Task.
Reproduce all lines of the listing below in which the word "class" occurs.

Dataset records.
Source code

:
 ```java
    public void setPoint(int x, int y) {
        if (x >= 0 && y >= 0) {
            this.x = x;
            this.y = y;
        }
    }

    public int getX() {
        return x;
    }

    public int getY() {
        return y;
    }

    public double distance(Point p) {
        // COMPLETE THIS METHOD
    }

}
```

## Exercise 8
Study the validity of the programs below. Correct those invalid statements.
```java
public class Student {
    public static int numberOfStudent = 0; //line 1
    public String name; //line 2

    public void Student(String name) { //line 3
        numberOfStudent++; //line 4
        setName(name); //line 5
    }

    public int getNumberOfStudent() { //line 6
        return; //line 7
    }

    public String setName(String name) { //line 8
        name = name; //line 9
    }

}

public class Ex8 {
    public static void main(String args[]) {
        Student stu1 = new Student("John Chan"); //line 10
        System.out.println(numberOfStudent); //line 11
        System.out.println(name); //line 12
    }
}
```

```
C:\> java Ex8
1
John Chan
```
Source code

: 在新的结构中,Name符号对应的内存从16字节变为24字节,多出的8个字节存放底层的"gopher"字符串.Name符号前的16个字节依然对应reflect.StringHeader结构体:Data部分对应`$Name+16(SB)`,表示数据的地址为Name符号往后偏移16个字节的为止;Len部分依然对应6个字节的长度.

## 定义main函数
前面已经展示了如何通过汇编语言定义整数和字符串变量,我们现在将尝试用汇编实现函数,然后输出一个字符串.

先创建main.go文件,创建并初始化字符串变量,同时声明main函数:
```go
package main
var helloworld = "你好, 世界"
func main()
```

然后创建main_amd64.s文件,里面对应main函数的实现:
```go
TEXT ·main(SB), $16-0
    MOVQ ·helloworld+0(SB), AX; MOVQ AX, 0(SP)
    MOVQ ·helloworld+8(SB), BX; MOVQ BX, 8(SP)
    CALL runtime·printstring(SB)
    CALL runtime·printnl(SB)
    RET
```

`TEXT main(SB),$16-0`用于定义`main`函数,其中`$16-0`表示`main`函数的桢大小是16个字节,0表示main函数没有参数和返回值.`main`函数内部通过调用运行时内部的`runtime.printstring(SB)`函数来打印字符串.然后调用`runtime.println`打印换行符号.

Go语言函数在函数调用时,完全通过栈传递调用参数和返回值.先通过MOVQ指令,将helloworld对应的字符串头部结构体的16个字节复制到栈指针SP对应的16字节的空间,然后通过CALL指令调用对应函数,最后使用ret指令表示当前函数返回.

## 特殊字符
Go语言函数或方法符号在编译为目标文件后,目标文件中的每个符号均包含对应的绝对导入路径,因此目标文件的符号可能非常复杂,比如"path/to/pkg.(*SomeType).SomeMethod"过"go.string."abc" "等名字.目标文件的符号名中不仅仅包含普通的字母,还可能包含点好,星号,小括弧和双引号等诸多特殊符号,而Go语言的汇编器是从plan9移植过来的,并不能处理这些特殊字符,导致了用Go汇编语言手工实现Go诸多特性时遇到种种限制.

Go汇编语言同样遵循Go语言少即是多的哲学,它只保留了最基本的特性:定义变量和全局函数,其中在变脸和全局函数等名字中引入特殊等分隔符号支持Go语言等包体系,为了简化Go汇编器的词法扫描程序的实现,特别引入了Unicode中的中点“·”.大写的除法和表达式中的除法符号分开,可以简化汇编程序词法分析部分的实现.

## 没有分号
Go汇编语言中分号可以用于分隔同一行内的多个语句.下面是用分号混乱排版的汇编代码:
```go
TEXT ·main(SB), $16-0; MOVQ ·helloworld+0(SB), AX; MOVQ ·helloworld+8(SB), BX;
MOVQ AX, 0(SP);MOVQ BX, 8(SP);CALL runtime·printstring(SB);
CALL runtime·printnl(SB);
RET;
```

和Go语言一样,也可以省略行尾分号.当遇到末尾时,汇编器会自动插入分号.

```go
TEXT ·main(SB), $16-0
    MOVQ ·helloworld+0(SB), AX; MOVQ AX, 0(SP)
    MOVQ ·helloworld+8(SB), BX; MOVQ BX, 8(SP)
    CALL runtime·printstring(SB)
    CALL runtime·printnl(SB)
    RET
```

Task output.
public class Student {
public class Ex8 {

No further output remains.